Councillor Birt felt that it should still be looked at.  He then drew attention to pages 24 and 29 of the agenda pack, the critical breach of ICT security risk and the General Data Protection regulation risk. He had noticed that in both cases, the likelihood of those events had been reduced but the impact had risen which he felt was suspicious as there was nothing in the text about why the impact rating had increased. 


The Innovation & Change Business Partner explained that this had been mentioned earlier and was in respect of the rescoring, and the reasoning behind this was explained. 

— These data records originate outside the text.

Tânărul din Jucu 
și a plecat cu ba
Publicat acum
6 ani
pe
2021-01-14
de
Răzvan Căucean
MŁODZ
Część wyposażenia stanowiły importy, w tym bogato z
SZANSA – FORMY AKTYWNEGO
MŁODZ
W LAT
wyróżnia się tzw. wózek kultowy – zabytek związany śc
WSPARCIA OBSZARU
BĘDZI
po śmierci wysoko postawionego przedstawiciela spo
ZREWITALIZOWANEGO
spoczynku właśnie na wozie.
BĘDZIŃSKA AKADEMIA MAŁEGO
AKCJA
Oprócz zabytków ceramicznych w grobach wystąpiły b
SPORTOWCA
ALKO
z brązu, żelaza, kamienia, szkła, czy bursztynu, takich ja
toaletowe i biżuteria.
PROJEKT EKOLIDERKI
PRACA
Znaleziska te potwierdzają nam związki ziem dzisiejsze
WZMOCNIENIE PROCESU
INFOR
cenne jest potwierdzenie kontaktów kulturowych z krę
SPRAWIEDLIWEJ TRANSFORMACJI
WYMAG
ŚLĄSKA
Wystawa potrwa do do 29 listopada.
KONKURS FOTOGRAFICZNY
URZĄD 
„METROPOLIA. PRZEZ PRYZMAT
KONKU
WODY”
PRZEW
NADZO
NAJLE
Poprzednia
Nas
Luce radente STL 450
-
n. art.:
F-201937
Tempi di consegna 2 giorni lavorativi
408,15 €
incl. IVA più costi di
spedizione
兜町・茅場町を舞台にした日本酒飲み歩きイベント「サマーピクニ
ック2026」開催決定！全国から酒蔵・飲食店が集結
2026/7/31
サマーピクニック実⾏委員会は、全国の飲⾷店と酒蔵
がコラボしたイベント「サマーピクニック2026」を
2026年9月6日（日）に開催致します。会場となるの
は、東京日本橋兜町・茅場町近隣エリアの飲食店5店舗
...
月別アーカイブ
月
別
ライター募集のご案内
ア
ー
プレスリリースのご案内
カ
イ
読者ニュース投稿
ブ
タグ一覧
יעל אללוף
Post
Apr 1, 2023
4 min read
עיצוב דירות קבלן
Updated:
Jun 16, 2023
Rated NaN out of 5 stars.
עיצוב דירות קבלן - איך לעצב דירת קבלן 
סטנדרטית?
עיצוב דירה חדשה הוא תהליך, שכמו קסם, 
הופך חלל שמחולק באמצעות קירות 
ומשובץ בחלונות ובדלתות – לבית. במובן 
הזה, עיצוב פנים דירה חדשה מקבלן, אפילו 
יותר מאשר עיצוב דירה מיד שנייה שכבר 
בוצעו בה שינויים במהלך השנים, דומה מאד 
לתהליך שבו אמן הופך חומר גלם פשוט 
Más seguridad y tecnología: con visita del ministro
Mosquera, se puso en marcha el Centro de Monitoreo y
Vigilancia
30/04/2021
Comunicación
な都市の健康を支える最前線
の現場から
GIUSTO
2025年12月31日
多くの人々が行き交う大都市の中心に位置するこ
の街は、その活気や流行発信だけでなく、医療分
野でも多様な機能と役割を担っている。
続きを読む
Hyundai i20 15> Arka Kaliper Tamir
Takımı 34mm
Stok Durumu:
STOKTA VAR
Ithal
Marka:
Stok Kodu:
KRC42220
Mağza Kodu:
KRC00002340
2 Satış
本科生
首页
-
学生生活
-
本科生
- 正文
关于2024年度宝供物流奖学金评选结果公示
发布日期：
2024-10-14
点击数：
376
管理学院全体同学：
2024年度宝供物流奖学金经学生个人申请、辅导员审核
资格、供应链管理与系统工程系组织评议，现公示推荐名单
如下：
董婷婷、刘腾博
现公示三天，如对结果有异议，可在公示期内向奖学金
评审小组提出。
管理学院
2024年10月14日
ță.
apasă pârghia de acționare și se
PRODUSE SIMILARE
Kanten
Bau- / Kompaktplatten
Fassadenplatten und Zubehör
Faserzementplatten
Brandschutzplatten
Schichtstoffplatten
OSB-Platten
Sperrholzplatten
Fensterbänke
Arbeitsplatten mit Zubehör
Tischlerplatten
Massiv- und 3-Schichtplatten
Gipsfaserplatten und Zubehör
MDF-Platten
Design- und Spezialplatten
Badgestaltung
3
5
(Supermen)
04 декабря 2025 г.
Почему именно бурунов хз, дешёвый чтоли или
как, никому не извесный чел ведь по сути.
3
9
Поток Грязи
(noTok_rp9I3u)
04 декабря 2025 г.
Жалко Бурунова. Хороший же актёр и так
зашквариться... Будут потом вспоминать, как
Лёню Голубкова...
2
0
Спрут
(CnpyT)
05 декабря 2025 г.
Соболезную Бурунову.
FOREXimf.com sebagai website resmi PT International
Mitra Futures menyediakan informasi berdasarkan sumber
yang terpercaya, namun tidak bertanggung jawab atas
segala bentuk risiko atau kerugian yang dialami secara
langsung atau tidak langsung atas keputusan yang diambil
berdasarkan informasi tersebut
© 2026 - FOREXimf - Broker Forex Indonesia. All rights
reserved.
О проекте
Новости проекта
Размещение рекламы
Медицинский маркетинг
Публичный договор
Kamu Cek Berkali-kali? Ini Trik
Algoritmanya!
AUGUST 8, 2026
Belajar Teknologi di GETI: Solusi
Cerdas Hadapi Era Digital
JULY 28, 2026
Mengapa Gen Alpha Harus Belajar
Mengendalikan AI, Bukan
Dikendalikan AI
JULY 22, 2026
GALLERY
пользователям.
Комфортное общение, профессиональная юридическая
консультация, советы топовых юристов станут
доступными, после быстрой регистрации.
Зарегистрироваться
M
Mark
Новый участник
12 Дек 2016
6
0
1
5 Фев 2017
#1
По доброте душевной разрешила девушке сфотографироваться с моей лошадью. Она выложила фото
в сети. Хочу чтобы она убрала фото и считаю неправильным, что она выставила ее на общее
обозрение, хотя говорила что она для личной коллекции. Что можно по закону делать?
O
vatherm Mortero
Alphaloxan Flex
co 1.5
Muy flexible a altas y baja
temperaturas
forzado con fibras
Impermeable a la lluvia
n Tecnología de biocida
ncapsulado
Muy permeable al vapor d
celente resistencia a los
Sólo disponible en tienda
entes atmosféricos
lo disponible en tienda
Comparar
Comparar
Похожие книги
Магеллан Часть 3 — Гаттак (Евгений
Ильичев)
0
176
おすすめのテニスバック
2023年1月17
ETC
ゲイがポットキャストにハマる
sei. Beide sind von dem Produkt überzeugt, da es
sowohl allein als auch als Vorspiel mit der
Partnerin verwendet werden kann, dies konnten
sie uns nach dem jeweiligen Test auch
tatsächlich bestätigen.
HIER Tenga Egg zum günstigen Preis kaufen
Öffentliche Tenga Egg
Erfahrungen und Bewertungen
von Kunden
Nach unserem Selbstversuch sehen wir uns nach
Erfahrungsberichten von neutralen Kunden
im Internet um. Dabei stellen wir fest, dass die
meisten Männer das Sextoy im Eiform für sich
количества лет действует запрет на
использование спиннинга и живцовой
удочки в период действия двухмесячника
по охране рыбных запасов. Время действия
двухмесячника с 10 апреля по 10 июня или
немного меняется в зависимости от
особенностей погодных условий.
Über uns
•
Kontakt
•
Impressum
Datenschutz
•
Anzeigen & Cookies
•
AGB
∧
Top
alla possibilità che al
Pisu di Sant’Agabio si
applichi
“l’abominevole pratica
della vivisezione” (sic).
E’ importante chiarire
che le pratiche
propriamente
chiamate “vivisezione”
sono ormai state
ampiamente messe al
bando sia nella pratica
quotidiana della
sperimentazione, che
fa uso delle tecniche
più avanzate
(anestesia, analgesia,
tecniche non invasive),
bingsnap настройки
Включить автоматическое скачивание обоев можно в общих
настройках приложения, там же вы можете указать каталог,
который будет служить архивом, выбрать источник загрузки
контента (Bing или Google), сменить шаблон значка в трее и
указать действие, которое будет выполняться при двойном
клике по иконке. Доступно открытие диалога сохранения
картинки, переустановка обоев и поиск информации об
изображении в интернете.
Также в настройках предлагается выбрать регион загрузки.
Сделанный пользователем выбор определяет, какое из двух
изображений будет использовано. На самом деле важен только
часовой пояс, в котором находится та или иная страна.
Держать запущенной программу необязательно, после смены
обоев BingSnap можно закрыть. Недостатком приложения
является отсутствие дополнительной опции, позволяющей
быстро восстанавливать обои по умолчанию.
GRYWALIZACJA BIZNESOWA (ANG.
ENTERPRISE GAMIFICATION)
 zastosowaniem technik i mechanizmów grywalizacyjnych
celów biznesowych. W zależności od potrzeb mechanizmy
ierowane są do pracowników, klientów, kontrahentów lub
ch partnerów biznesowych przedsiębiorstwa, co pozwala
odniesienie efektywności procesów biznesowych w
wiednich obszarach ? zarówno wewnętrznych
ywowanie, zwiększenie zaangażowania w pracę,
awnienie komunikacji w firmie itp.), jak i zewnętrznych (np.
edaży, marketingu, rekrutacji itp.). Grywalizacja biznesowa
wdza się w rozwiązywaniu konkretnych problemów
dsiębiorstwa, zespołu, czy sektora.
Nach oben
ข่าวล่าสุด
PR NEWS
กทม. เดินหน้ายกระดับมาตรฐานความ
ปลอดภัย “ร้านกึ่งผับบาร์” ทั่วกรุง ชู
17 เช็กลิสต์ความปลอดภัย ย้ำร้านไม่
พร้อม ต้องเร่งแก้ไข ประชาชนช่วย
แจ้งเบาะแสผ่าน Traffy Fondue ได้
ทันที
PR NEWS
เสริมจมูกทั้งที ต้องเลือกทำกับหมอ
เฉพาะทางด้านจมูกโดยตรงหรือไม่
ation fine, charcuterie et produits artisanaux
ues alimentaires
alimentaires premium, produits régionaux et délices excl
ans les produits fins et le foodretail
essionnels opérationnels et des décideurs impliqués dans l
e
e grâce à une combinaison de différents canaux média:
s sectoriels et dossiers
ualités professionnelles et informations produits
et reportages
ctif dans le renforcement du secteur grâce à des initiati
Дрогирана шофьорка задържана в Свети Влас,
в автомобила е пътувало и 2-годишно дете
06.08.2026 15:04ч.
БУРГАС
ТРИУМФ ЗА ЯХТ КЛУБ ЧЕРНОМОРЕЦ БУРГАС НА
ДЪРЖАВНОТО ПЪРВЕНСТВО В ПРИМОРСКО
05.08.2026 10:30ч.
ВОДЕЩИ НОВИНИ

Referring to the GDPR risk, the Vice-Chairman asked if there had been any improvement on the numbers of Members completing the training and would there be a programme of training for new Members immediately following the Election.


In response, Councillor James pointed out that there was an outline of the Member training programme on the next General Purposes Agenda and was an intrinsic part of the new Member support package. All Members were soon due for a refresher course on Hut Six and she urged Members to complete the current training programme if they had not done so already.


The contents of the report were noted.